Darla shook her head back and forth as sweat poured down her forehead. She watched Dr. Winkleblack return to his desk and insert a syringe into the beaker. The plunger slid backwards, and the concoction filled the syringe.

The door to the pharmacy lab slammed open, and the security guard strolled into the room. Gerald Waller threw his hands in the air as the Channel 57 camera captured the noise, interrupting his interview.

Professor Hanft jumped off of his stool. “Well?” he insisted. “Did you find her?”

“No,” Roy replied. “But someone left their glasses in the hallway.”

“Let me see them!” Hanft yelled frantically. He rushed over to the guard and snatched the pieces out of the man’s portly hands. “Oh, great Kepler! Those are Darla’s!”

“I found them outside Professor Winkleblack’s office,” the guard said slowly, as the implication gradually sunk in.

“We must go, quickly!” Hanft cried out in alarm.

 

Gerald Waller, picking up his microphone again, yanked the cord to get his cameraman’s attention. “Get off your ass!” he shouted. “We gotta get this!” The overworked cameraman struggled to lift the Channel 57 television camera off of its tripod, and balanced it on his shoulder while the reporter berated him for his sluggishness.
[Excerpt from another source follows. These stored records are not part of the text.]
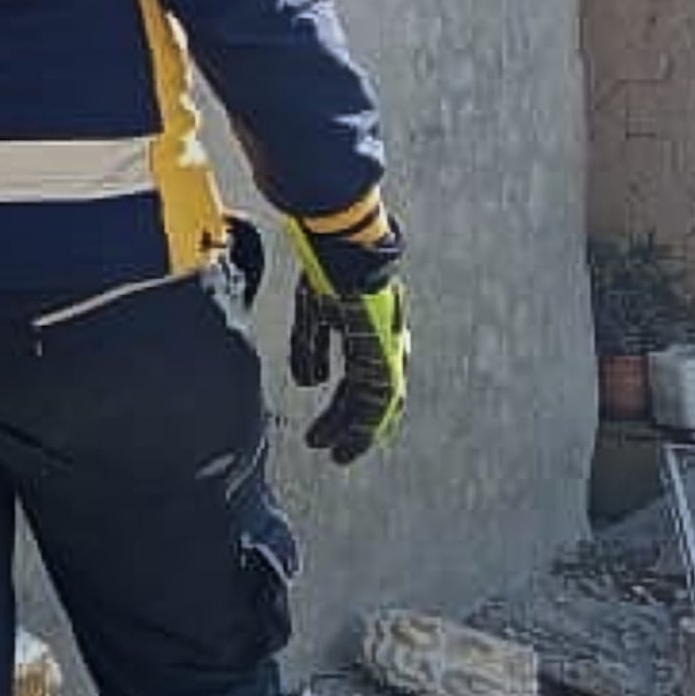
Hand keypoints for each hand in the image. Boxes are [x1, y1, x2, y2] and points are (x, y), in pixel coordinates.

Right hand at [288, 273, 408, 464]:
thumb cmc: (328, 267)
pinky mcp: (383, 350)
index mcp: (369, 331)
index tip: (335, 430)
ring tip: (336, 452)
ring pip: (377, 402)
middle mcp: (383, 341)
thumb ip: (310, 348)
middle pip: (371, 394)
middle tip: (333, 450)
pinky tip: (349, 438)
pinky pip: (379, 397)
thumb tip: (308, 383)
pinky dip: (365, 422)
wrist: (344, 242)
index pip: (365, 380)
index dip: (350, 408)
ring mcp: (386, 346)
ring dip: (356, 431)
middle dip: (351, 425)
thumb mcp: (312, 313)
By the time the two made it out of the room, the professor and the security guard were at the other end of the hallway.

Marvin Winkleblack held the syringe close to Darla’s face while tears rolled down her cheeks. “Don’t worry,” the mad scientist said. “This won’t hurt a bit, and when it’s over, you will be the first human in history to experience eternal life.” He reflected for a moment before continuing. “You see, some eighteenth century visionaries thought that powder made from Egyptian mummies had remedial properties, but they were laughed at when their cures didn’t work. What I intend to prove is that those visionaries had the right idea, they were simply using an expired product. Those mummies were thousands of years old. I have found fresh material, less than a century old. Of course, there were some obstacles to procuring the flesh of the dead, but being a professor of chemistry has its perks.”

When she heard what was about to be injected into her, Darla writhed in panic and tried to scream underneath the cloth gag. Her shoulder-length ebony hair stuck to the sides of her face where the sweat had dried.

Professor Winkleblack chuckled as he wiped a small spot on her bicep with an alcohol swab. “We don’t want you to get an infection,” he said.

Without warning, the door smashed inwards. Professor Hanft fell into the room and the security guard, can of Mace in hand, almost stumbled over his body on the way in. “Stop this madness!” Hanft tried to yell, but the breath rushed out of him as he grabbed for something to stop from falling.

The security guard was quick on his feet and sent a stream of pepper spray rocketing towards Dr. Winkleblack’s face. It hit the mad professor in the eyes, and he cried out. The syringe in his hand plunged to the linoleum and shattered—its cadaverous fluid spread slowly across the tile.

Gerald Waller and his cameraman arrived just as Professor Hanft regained his footing and untied the rag from around Darla’s mouth. The reporter thrust his microphone towards Dr. Winkleblack, who rubbed his eyes furiously. “Professor,” he shouted. “Professor, do you have anything to say? Why did you kidnap this girl?”

“My experiment is ruined!” Dr. Winkleblack yelled.

“So is your career,” Professor Hanft spat. “Guys like you give the rest of us a bad name.” He stopped and turned towards the security guard. “Roy,” he said, gesturing towards Dr. Winkleblack. “Call the real cops. They’re going to want to have a talk with him.”